Accuracy on the wrong line: On the pitfalls of noisy data for out-of-distribution generalisation
Amartya Sanyal, Yaxi Hu, Yaodong Yu, Yian Ma, Yixin Wang, Bernhard Schölkopf
TL;DR
The paper questions the robustness of the Accuracy-on-the-line phenomenon (the positive ID–OOD accuracy correlation) under realistic data issues like label noise and nuisance/spurious features. It combines a theoretical linear-model analysis with empirical demonstrations on Colored MNIST and fMoW to derive sufficient conditions under which Accuracy-on-the-wrong-line emerges and shows how scaling can worsen the effect. The key contributions include a formal data-model framework with disjoint signal/nuisance subspaces, a three-condition criterion for when the phenomenon breaks, and an experimental ablation validating the theory. The work highlights practical risks of relying on large noisy datasets for generalization and motivates approaches to mitigate memorization of noise and spurious correlations.
Abstract
"Accuracy-on-the-line" is a widely observed phenomenon in machine learning, where a model's accuracy on in-distribution (ID) and out-of-distribution (OOD) data is positively correlated across different hyperparameters and data configurations.
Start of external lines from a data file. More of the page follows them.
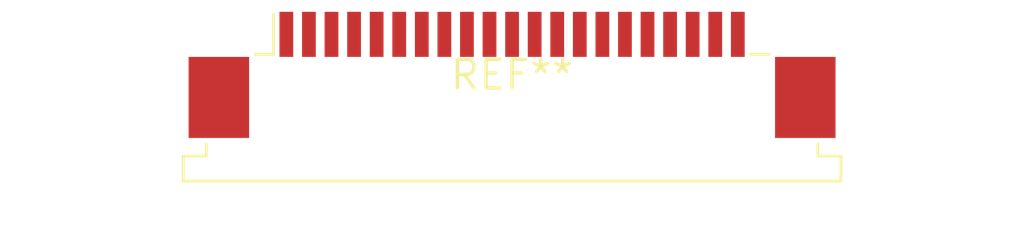
<source format=kicad_pcb>
(kicad_pcb (version 20240108) (generator pcbnew)

  (general
    (thickness 1.6)
  )

  (paper "A4")
  (layers
    (0 "F.Cu" signal)
    (31 "B.Cu" signal)
    (32 "B.Adhes" user "B.Adhesive")
    (33 "F.Adhes" user "F.Adhesive")
    (34 "B.Paste" user)
    (35 "F.Paste" user)
    (36 "B.SilkS" user "B.Silkscreen")
    (37 "F.SilkS" user "F.Silkscreen")
    (38 "B.Mask" user)
    (39 "F.Mask" user)
    (40 "Dwgs.User" user "User.Drawings")
    (41 "Cmts.User" user "User.Comments")
    (42 "Eco1.User" user "User.Eco1")
    (43 "Eco2.User" user "User.Eco2")
    (44 "Edge.Cuts" user)
    (45 "Margin" user)
    (46 "B.CrtYd" user "B.Courtyard")
    (47 "F.CrtYd" user "F.Courtyard")
    (48 "B.Fab" user)
    (49 "F.Fab" user)
    (50 "User.1" user)
    (51 "User.2" user)
    (52 "User.3" user)
    (53 "User.4" user)
    (54 "User.5" user)
    (55 "User.6" user)
    (56 "User.7" user)
    (57 "User.8" user)
    (58 "User.9" user)
  )

  (setup
    (pad_to_mask_clearance 0)
    (pcbplotparams
      (layerselection 0x00010fc_ffffffff)
      (plot_on_all_layers_selection 0x0000000_00000000)
      (disableapertmacros false)
      (usegerberextensions false)
      (usegerberattributes false)
      (usegerberadvancedattributes false)
      (creategerberjobfile false)
      (dashed_line_dash_ratio 12.000000)
      (dashed_line_gap_ratio 3.000000)
      (svgprecision 4)
      (plotframeref false)
      (viasonmask false)
      (mode 1)
      (useauxorigin false)
      (hpglpennumber 1)
      (hpglpenspeed 20)
      (hpglpendiameter 15.000000)
      (dxfpolygonmode false)
      (dxfimperialunits false)
      (dxfusepcbnewfont false)
      (psnegative false)
      (psa4output false)
      (plotreference false)
      (plotvalue false)
      (plotinvisibletext false)
      (sketchpadsonfab false)
      (subtractmaskfromsilk false)
      (outputformat 1)
      (mirror false)
      (drillshape 1)
      (scaleselection 1)
      (outputdirectory "")
    )
  )

  (net 0 "")

  (footprint "TE_2-84953-1_1x21-1MP_P1.0mm_Horizontal" (layer "F.Cu") (at 0 0))

)

</source>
But when does this useful relationship break down? In this work, we explore its robustness. The key observation is that noisy data and the presence of nuisance features can be sufficient to shatter the Accuracy-on-the-line phenomenon. In these cases, ID and OOD accuracy can become negatively correlated, leading to "Accuracy-on-the-wrong-line". This phenomenon can also occur in the presence of spurious (shortcut) features, which tend to overshadow the more complex signal (core, non-spurious) features, resulting in a large nuisance feature space. Moreover, scaling to larger datasets does not mitigate this undesirable behavior and may even exacerbate it. We formally prove a lower bound on Out-of-distribution (OOD) error in a linear classification model, characterizing the conditions on the noise and nuisance features for a large OOD error. We finally demonstrate this phenomenon across both synthetic and real datasets with noisy data and nuisance features.